Hz. Peygamber’in Dünyayı Teşrifleri

Hz. Peygamber’in Dünyayı Teşrifleri

“Peygamber, müminlere kendi canlarından daha kıymetlidir.” [1]

14 Eylül 2024 Hz. Peygamber’in (s.a.v.) miladi takvime göre dünyayı şereflendirdikleri günün yıldönümüdür. Onun dünyaya gelişi “Cahiliye”’nin son bulmasını sağlamıştı. Bugün de ona her zamankinden daha fazla ihtiyacımız var. Çünkü insan modern cahiliye çağında yaşıyor ve onun geldiği dönemdeki vahşilik beden gücü ile sınırlı iken bugün teknolojik imkânlarla etkisi büyümüş ve küresel bir yapıda seyretmektedir.

Vicdan, Nurettin Topçu’nun ifadesiyle Allah’ın kalbimizdeki sesidir. Bugün bu sese her zamankinden daha çok ihtiyacımız var. Çünkü şefkatin mekânına nefis oturunca kaskatı kesilen bir kalp ve onun ortaya çıkardığı vahşet yaşanıyor.

Bu vahşetten çıkmanın iki yolu vardır:

Birincisi Hz. Peygamber’in mesajında yankılanan nefse kulluk yerine Allah’a kulluk, arzı ifsad yerine imar, İblis’in fırsat alanlarını kapatıp halife vasfını yani insanlığın yaratılış gerçekliğine bağlı değerleri (fıtrat) temsil duyarlılığında “Hazreti İnsan” olabilmektir.

İkincisi de bütün insanlığı kucaklayan kardeşliğin kökleşmesini sağlamaktır. Hz. Peygamber’in mesajında kardeşliğin üç biçimi vardır:
1- Hz. Âdem’e ve Hz. Havva’nın çocukları olarak bütün insanlar kardeştir. Hz. Peygamber bütün insanlığı Allah’ın ailesi olarak tanımlar. Bundan üç hukuk doğar:

a- Asabiyetin yani ırkçılığın anlamsızlığı. Aynı anne-babanın çocuklarının renk, ırk, dil vb. farklılıkları bir imtiyaz değil tanışma için araçtır. Herkes farklılıkları ile mutlu olabilir ancak bunu bir ayrıcalık olarak göremez.

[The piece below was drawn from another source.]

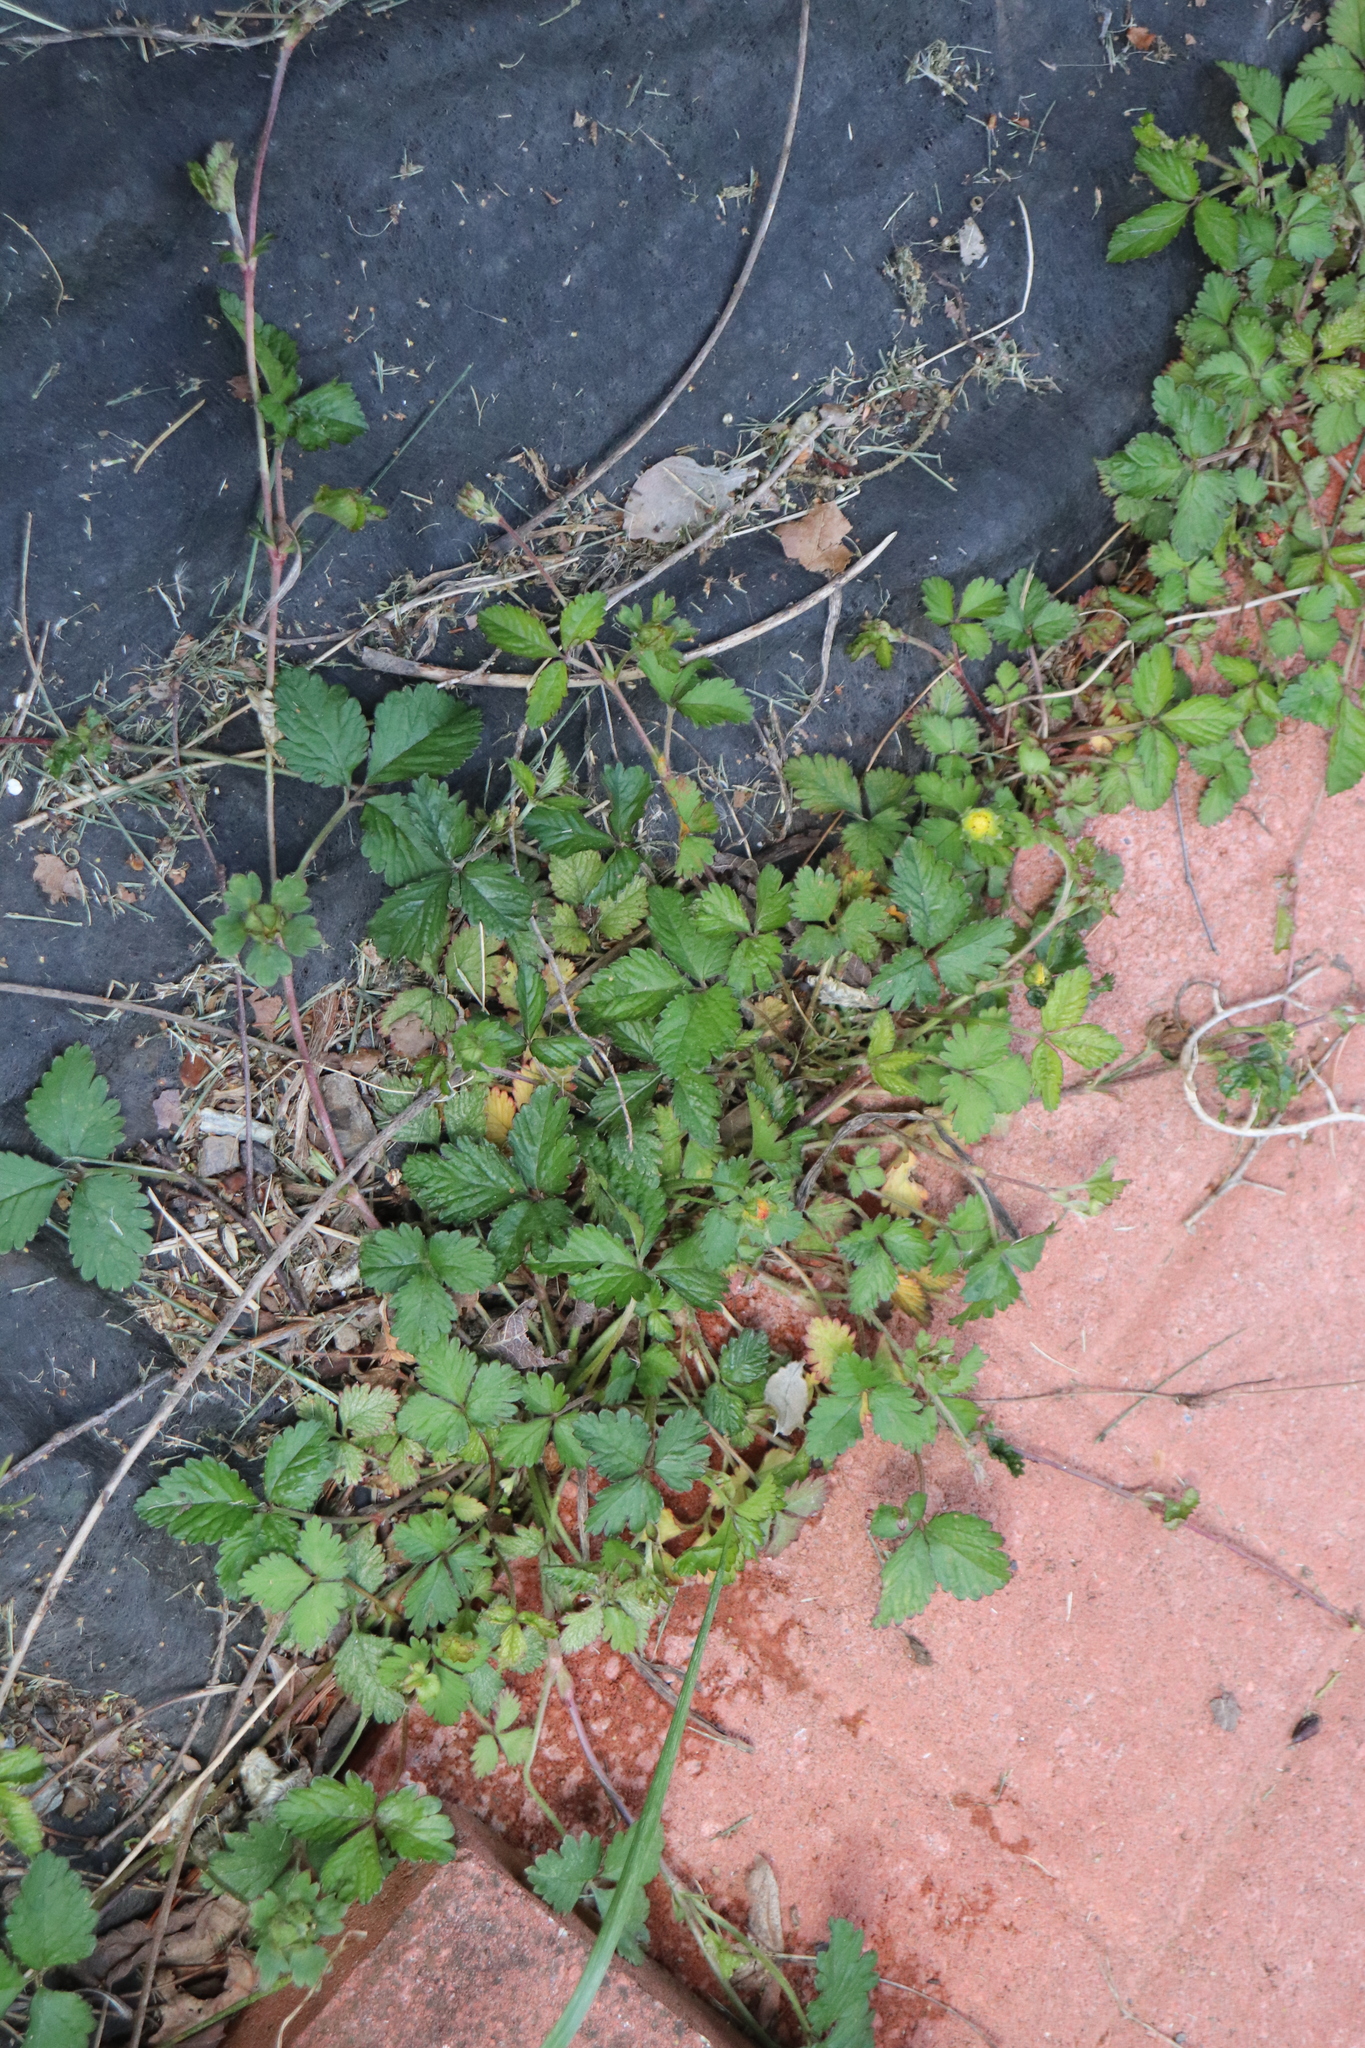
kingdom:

b- Beklenmeyen hâller ve doğal afetler sonucu bütün insanların mağdur duruma düşmüş olanla dayanışma içinde olması kardeşlik borcudur.

c- Herkes, Hz. Âdem ve Hz. Havva’nın çocuğu olarak hürdür, birinci sınıftır, köle muamelesi yapılamaz, ayırımcılığa tabi tutulamaz.

2- İnsan, Müslüman ise din kardeşliğinden doğan ek bir hukuk söz konusudur. Bu da Müslümanların bir vücudun organları gibi olmasıdır. Bir organ rahatsızlandığında bütün bünyenin onun acısına katlanması gibi dünyanın herhangi bir yerinde bir Müslüman’ın başına bir olay geldiğinde bütün Müslümanlar onun yanında yer almak zorunadır.

3- Soy bağından doğan kardeşlik: Her bir kardeş birbirinin nafaka alacaklısı ve nafaka yükümlüsü olacak kadar birbiririne yakındır, evinden izin almadan yeme-içme hakkına sahiptir ve anne-babaya beraberce mirasçıdırlar.

Sonuç olarak birçok dünya coğrafyasında katliamların, sömürünün, adaletsizliğin hüküm sürdüğü bir dünyada ayrıca birçok defa dünyayı yok edecek gelişmiş silahların üretilmiş olması Hz. Peygamberin bu mesajının değerini daha iyi anlatmıyor mu?